Artikel 1.2 Betrokkenen

Dit reglement is van kracht voor medewerkers, zijnde alle personen die met de gemeente Elburg een dienstbetrekking hebben voor bepaalde of onbepaalde tijd. Tevens wordt hieronder verstaan een ex-medewerker die uiterlijk tot voor twee jaar een dienstverband had met de gemeente Elburg.

Artikel 1.3 Geheimhoudingsplicht

Een ieder die ingevolge deze procedure op de hoogte is gebracht van feiten dan wel in het bezit is gekomen van schriftelijke stukken verbandhoudend met een mogelijk geval van seksuele intimidatie is verplicht tot geheimhouding van deze feiten tegenover derden en draagt er zorg voor dat de stukken niet onder ogen van derden komen. Deze verplichting geldt ook na beëindiging van het dienstverband of de relatie met de gemeente Elburg.

2 De vertrouwenspersoon

Artikel 2.1 De aanwijzing van de vertrouwenspersoon

Het college van burgemeester en wethouders benoemt, na instemming van de ondernemingsraad, een vertrouwenspersoon. Er wordt zowel een interne als een externe vertrouwenspersoon benoemd. De interne vertrouwenspersoon is een vrouw, de externe een man of een vrouw. Bij de benoeming dient de toegankelijkheid tot de vertrouwenspersoon voor alle potentiële klagers gegarandeerd te zijn.
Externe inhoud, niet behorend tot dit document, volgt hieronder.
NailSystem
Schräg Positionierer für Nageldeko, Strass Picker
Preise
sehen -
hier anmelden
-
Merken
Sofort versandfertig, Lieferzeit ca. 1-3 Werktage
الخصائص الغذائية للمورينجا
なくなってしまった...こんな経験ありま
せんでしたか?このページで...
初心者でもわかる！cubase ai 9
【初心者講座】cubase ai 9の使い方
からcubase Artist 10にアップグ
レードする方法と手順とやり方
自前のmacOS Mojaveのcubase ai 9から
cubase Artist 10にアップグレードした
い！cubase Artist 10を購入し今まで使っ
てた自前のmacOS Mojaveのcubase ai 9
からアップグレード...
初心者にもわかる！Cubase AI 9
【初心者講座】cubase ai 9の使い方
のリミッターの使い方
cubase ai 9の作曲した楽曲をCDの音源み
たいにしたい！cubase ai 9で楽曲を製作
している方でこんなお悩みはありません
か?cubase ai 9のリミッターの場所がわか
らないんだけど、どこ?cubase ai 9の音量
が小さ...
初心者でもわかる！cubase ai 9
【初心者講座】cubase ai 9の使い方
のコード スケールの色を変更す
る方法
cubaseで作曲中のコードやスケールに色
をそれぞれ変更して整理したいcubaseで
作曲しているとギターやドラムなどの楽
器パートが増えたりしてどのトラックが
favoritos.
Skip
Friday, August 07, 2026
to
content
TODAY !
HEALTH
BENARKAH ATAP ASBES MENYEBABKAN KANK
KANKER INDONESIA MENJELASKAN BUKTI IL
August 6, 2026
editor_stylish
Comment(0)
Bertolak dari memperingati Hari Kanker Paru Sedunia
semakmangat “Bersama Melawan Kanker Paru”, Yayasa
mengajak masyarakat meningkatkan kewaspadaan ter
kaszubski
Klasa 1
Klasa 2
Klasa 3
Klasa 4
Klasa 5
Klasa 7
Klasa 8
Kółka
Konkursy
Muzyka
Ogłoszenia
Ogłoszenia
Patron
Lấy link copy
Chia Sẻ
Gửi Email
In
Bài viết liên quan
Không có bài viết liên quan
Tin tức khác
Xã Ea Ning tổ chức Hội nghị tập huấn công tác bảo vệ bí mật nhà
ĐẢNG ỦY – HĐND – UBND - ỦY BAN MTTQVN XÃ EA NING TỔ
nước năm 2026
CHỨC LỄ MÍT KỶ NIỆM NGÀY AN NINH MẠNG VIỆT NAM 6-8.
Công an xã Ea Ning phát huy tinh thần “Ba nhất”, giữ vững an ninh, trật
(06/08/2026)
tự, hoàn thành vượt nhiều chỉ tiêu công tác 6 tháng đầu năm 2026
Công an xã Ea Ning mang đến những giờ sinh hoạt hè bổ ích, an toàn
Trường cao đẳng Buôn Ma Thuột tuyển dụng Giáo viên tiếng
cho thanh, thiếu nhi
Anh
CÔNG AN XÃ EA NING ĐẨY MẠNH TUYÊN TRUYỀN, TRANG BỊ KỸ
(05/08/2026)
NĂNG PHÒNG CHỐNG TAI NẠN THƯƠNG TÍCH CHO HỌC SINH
Artikel 2.2 Taken en bevoegdheden van de vertrouwenspersoon

  • Lid 1 De vertrouwenspersoon heeft de volgende taken:

    • 1

      de klager die zich tot hem/haar wendt bij te staan in de emotionele problemen die door het gebeurde zijn ontstaan. Indien nodig zorgt hij/zij voor een doorverwijzing naar andere vormen van hulpverlening. Daarnaast adviseert hij/zij de klager aangaande de mogelijk verder te volgen procedure.

    • 2

      de klager op zijn/haar verzoek te ondersteunen bij het inschakelen van een bemiddelaar of het indienen van een klacht bij de klachtencommissie.

    • 3

      desgewenst een rol te spelen in de nazorg, voor zover dit redelijkerwijs binnen de mogelijkheden en de bevoegdheden van de vertrouwenspersoon geacht mag worden te liggen.

  • Lid 2 De vertrouwenspersoon verricht zijn of haar taken alleen en uitsluitend met de uitdrukkelijke toestemming van de klager.

Artikel 2.3 Adviseren

De vertrouwenspersoon kan het management, B & W en de O.R. gevraagd of ongevraagd adviseren inzake het beleid rond het omgaan met ongewenst gedrag.

Artikel 2.4 Klachtenregistratie

De vertrouwenspersoon houdt een overzicht bij van het aantal en aard van de klachten die hem/haar hebben bereikt. Dit overzicht bevat geen namen of andere op de persoon herleidbare aspecten. Daarentegen wordt wel vastgelegd wat de hiërarchische verhouding was tussen de betrokkenen.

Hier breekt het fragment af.